- Opening Delimiter -
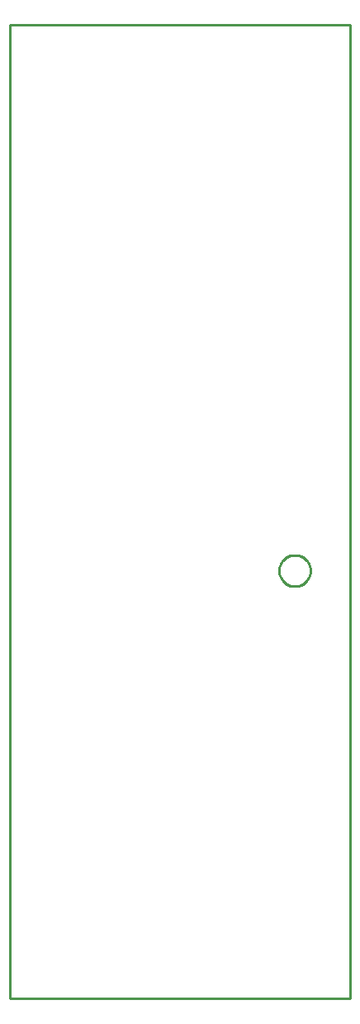
<source format=gbr>
G04 EAGLE Gerber RS-274X export*
G75*
%MOMM*%
%FSLAX34Y34*%
%LPD*%
%IN*%
%IPPOS*%
%AMOC8*
5,1,8,0,0,1.08239X$1,22.5*%
G01*
%ADD10C,0.254000*%


D10*
X0Y0D02*
X349250Y0D01*
X349250Y996950D01*
X0Y996950D01*
X0Y0D01*
X308100Y437626D02*
X308032Y436581D01*
X307895Y435542D01*
X307690Y434515D01*
X307419Y433503D01*
X307083Y432511D01*
X306682Y431543D01*
X306218Y430604D01*
X305695Y429696D01*
X305113Y428825D01*
X304475Y427994D01*
X303784Y427207D01*
X303043Y426466D01*
X302256Y425775D01*
X301425Y425138D01*
X300554Y424556D01*
X299646Y424032D01*
X298707Y423568D01*
X297739Y423167D01*
X296747Y422831D01*
X295735Y422560D01*
X294708Y422355D01*
X293669Y422219D01*
X292624Y422150D01*
X291576Y422150D01*
X290531Y422219D01*
X289492Y422355D01*
X288465Y422560D01*
X287453Y422831D01*
X286461Y423167D01*
X285493Y423568D01*
X284554Y424032D01*
X283646Y424556D01*
X282775Y425138D01*
X281944Y425775D01*
X281157Y426466D01*
X280416Y427207D01*
X279725Y427994D01*
X279088Y428825D01*
X278506Y429696D01*
X277982Y430604D01*
X277518Y431543D01*
X277117Y432511D01*
X276781Y433503D01*
X276510Y434515D01*
X276305Y435542D01*
X276169Y436581D01*
X276100Y437626D01*
X276100Y438674D01*
X276169Y439719D01*
X276305Y440758D01*
X276510Y441785D01*
X276781Y442797D01*
X277117Y443789D01*
X277518Y444757D01*
X277982Y445696D01*
X278506Y446604D01*
X279088Y447475D01*
X279725Y448306D01*
X280416Y449093D01*
X281157Y449834D01*
X281944Y450525D01*
X282775Y451163D01*
X283646Y451745D01*
X284554Y452268D01*
X285493Y452732D01*
X286461Y453133D01*
X287453Y453469D01*
X288465Y453740D01*
X289492Y453945D01*
X290531Y454082D01*
X291576Y454150D01*
X292624Y454150D01*
X293669Y454082D01*
X294708Y453945D01*
X295735Y453740D01*
X296747Y453469D01*
X297739Y453133D01*
X298707Y452732D01*
X299646Y452268D01*
X300554Y451745D01*
X301425Y451163D01*
X302256Y450525D01*
X303043Y449834D01*
X303784Y449093D01*
X304475Y448306D01*
X305113Y447475D01*
X305695Y446604D01*
X306218Y445696D01*
X306682Y444757D01*
X307083Y443789D01*
X307419Y442797D01*
X307690Y441785D01*
X307895Y440758D01*
X308032Y439719D01*
X308100Y438674D01*
X308100Y437626D01*
M02*

</source>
- Closing Delimiter -
Task prompt: Exact retyping is needed for the line with "X288465Y453740D01*" and for each line after it through the end of the listing above; no other lines belong.

Answer section:
X288465Y453740D01*
X289492Y453945D01*
X290531Y454082D01*
X291576Y454150D01*
X292624Y454150D01*
X293669Y454082D01*
X294708Y453945D01*
X295735Y453740D01*
X296747Y453469D01*
X297739Y453133D01*
X298707Y452732D01*
X299646Y452268D01*
X300554Y451745D01*
X301425Y451163D01*
X302256Y450525D01*
X303043Y449834D01*
X303784Y449093D01*
X304475Y448306D01*
X305113Y447475D01*
X305695Y446604D01*
X306218Y445696D01*
X306682Y444757D01*
X307083Y443789D01*
X307419Y442797D01*
X307690Y441785D01*
X307895Y440758D01*
X308032Y439719D01*
X308100Y438674D01*
X308100Y437626D01*
M02*

</source>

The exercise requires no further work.